Task directions: Exactly as they appear below, repeat the lines from the one with "verification revives old" through the one with "All rights reserved". Drop every picture.

* * *

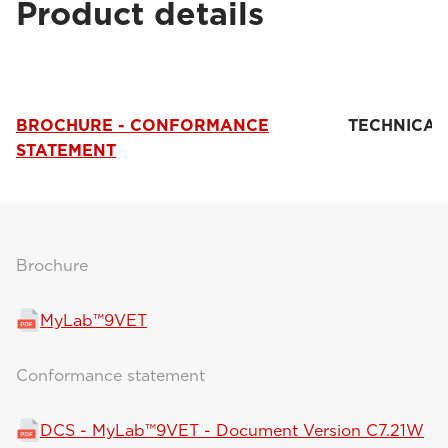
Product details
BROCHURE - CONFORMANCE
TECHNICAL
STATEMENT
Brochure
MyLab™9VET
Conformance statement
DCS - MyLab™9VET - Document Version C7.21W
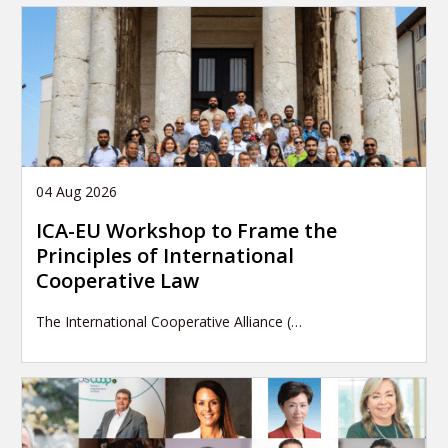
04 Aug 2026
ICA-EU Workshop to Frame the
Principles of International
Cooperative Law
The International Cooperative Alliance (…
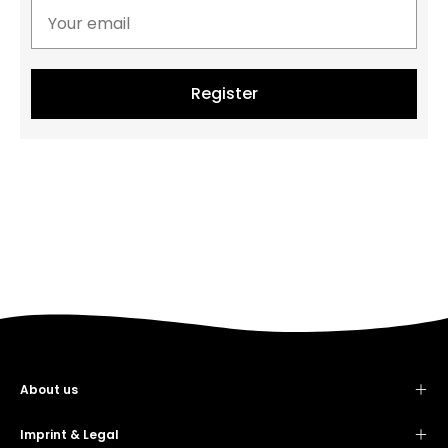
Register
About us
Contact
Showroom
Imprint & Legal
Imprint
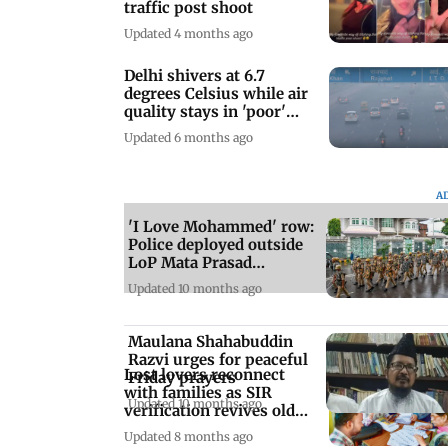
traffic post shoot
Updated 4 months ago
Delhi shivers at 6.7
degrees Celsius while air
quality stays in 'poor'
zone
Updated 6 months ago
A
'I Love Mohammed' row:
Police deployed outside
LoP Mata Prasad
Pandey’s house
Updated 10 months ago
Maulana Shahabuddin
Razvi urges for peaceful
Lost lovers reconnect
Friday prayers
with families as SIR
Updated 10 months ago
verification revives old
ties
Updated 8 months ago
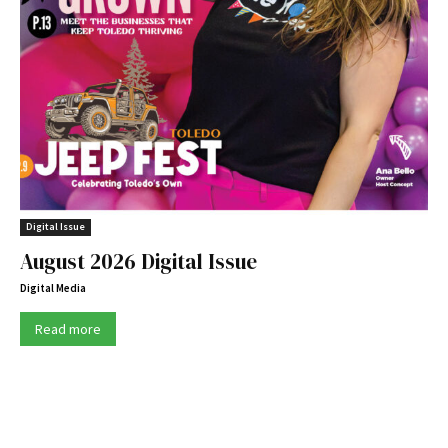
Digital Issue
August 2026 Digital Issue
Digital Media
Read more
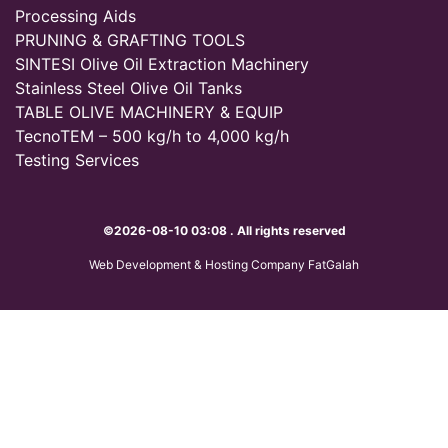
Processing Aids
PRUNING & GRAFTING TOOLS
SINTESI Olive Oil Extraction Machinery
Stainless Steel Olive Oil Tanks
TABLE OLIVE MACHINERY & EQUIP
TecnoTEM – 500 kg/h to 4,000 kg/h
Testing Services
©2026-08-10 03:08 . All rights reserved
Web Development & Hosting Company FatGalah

* * *

Response area:
verification revives old
ties
Updated 8 months ago
Digital Issue
August 2026 Digital Issue
Digital Media
Read more
Processing Aids
PRUNING & GRAFTING TOOLS
SINTESI Olive Oil Extraction Machinery
Stainless Steel Olive Oil Tanks
TABLE OLIVE MACHINERY & EQUIP
TecnoTEM – 500 kg/h to 4,000 kg/h
Testing Services
©2026-08-10 03:08 . All rights reserved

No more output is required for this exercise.